Recovering: Some of the 12 Wild Boar FC boys are seen lying on hospital beds
The video, filmed in a hospital in Chiang Rai, northern Thailand, sees some of the boys making ‘horn’ hand signs for the camera, as they sit in their beds surrounded by medical staff.
The last remaining four school boys and their coach, who had been trapped in the Tham Luang cave complex for 18 days, were carried out on stretchers on Tuesday at the end of a three-day operation.
He said he believed the Wild Boar FC players would ‘grow up to be good citizens’, and added that they are ‘healthy and strong’.
Their miraculous escape, during which the 12 boys were moved out one by one over three days, would see them endure dives in zero visibility lasting up to half an hour, the leader of the U.S. contingent of the operation has revealed.

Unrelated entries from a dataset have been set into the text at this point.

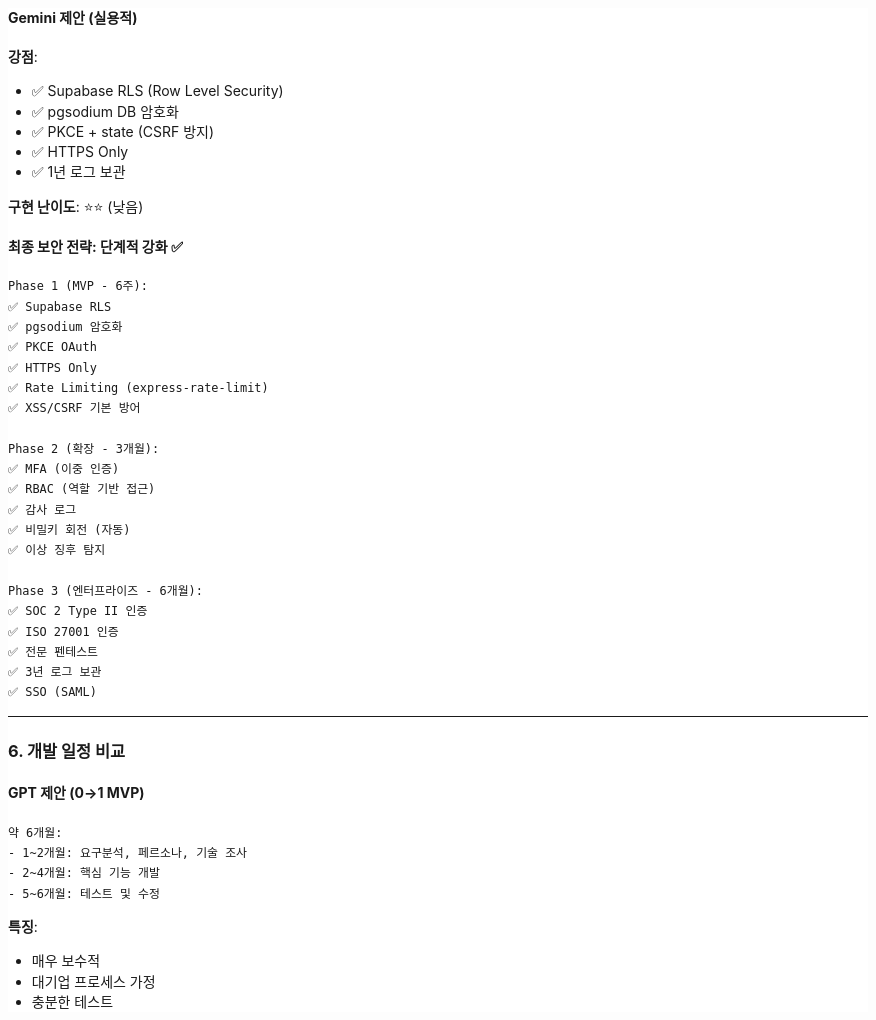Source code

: #### Gemini 제안 (실용적)

**강점**:
- ✅ Supabase RLS (Row Level Security)
- ✅ pgsodium DB 암호화
- ✅ PKCE + state (CSRF 방지)
- ✅ HTTPS Only
- ✅ 1년 로그 보관

**구현 난이도**: ⭐⭐ (낮음)

#### 최종 보안 전략: **단계적 강화** ✅

```
Phase 1 (MVP - 6주):
✅ Supabase RLS
✅ pgsodium 암호화
✅ PKCE OAuth
✅ HTTPS Only
✅ Rate Limiting (express-rate-limit)
✅ XSS/CSRF 기본 방어

Phase 2 (확장 - 3개월):
✅ MFA (이중 인증)
✅ RBAC (역할 기반 접근)
✅ 감사 로그
✅ 비밀키 회전 (자동)
✅ 이상 징후 탐지

Phase 3 (엔터프라이즈 - 6개월):
✅ SOC 2 Type II 인증
✅ ISO 27001 인증
✅ 전문 펜테스트
✅ 3년 로그 보관
✅ SSO (SAML)
```

---

### 6. 개발 일정 비교

#### GPT 제안 (0→1 MVP)

```
약 6개월:
- 1~2개월: 요구분석, 페르소나, 기술 조사
- 2~4개월: 핵심 기능 개발
- 5~6개월: 테스트 및 수정
```

**특징**:
- 매우 보수적
- 대기업 프로세스 가정
- 충분한 테스트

U.S. Air Force rescue specialist Derek Anderson detailed how parts of the rescue route would see the Wild Boar FC players put in a harness and high-lined across rocky caverns.
Anderson said the 12 boys and their coach, who were trapped for more than two weeks, were ‘incredibly resilient.’
‘What was really important was the coach and the boys all came together and discussed staying strong, having the will to live, having the will to survive,’ he said.
The complicated operation to bring the boys out of the cave began on Sunday, when four were extracted.
Four more were brought out on Monday, and the operation ended Tuesday with the rescue of the last four boys and their 25-year-old coach.
Video shows the moment some of the young boys are being pulled out of the cave, carried on stretchers and surrounded by more than a dozen members of the 100-strong rescue team.
The footage, released on the Thai Navy SEALs Facebook page, shows a complex operation with numerous divers – both foreign and Thai – using pulleys, ropes and rubber piping to haul the children to safety while seemingly sedated.
The 18-day ordeal riveted much of the world – from the awful news that the 13 were missing, to the first flickering video of the huddle of anxious yet smiling boys when they were found by a pair of British divers nearly ten days later.
The group had entered the sprawling Tham Luang cave in northern Thailand to go exploring after soccer practice on June 23, but monsoon rains filled the tight passageways, blocking their escape, and pushing them deeper inside in search of a refuge.